2006 novel by Jeff VanderMeer

Shriek: An Afterword is a fantasy novel by American writer Jeff VanderMeer. Published in 2006, Shriek is set in the fictional city of Ambergris, a recurring setting in VanderMeer's work. The novel was written over a period of eight years, owing in part to what the author said, "[some scenes that are] very personal."

== Plot introduction ==
Ambergris, named for "the most secret and valued part of the whale", is a fantastical urban milieu, explicitly modern and apparently pre-industrial (despite the presence of guns, bombs, and motor vehicles). Ambergris is characterized by grocery stores, post offices, cafés, and vendors (The "Borges Bookstore" bears note). The city was built over the land (and quiet protests) of the fungally-adept "graycaps", humanoids of uncertain disposition.
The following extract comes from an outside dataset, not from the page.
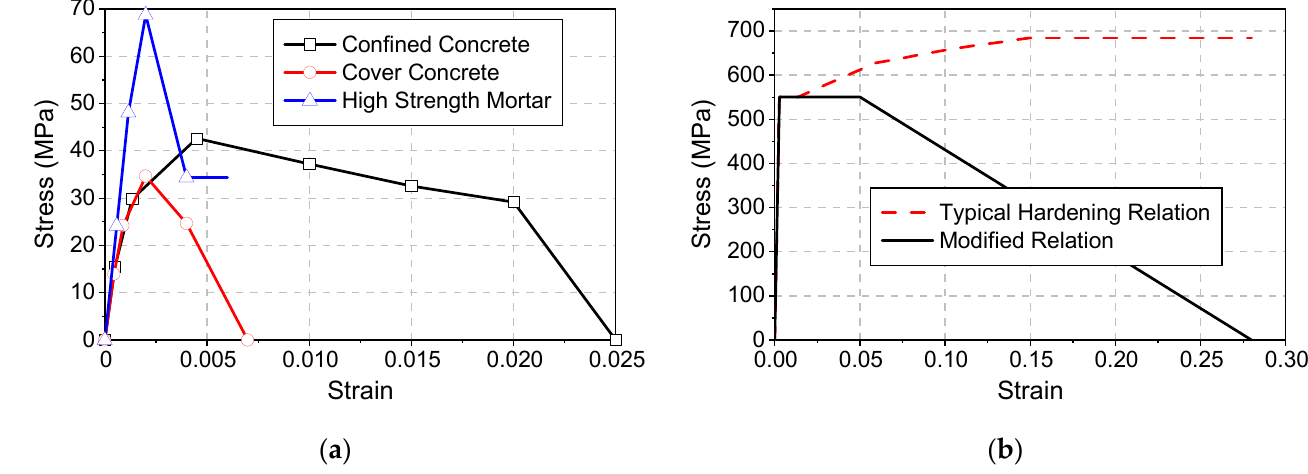
Figure 3. Stress–strain relation used in the FE model: ( a ) concrete and mortar; ( b ) rebar. The obtained axial yield and ultimate strength of longitudinal bars are 550.5 MPa There are two specimens tested in the experiment, and they are CIP reference #0 and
The inhabitants of Ambergris enjoy a fascination with squid, and celebrate an anarchic annual Festival of the Freshwater Squid.

== Characters ==
Shriek: An Afterword deals principally with two eponymous siblings, Janice and Duncan Shriek. Janice, an ex-society figure and art critic, narrates with great and sometimes dark flamboyance. Duncan, a historian of note, entertains twin obsessions: rival historian Mary Sabon and the mysterious graycaps. The Shrieks figure rather prominently in VanderMeer's collection of Ambergris novellas and short stories City of Saints and Madmen: Duncan narrates the novella "The Early History of Ambergris", while Janice's art criticism figures into the World Fantasy Award-winning novella "The Transformation of Martin Lake".

==Critical notes==
Reviewer of The Believer noted "It's not clear what obsesses Jeff VanderMeer more, mushrooms or books. Both appear on almost every page of his new novel Shriek: An Afterword, in which disgraced historian Duncan Shriek seeks to uncover the mystery of a race of mushroom people with mysterious fungal plans, who lurk below the surface of the moss-covered city of Ambergris. VanderMeer's previous novels are part of a fantasy subgenre, often categorized as the New Weird. While Shriek certainly contains fantasy elements, it doesn’t fit into any strictly delineated genre. There are more ideas here than flights of fancy; VanderMeer owes more to Borges than Tolkien."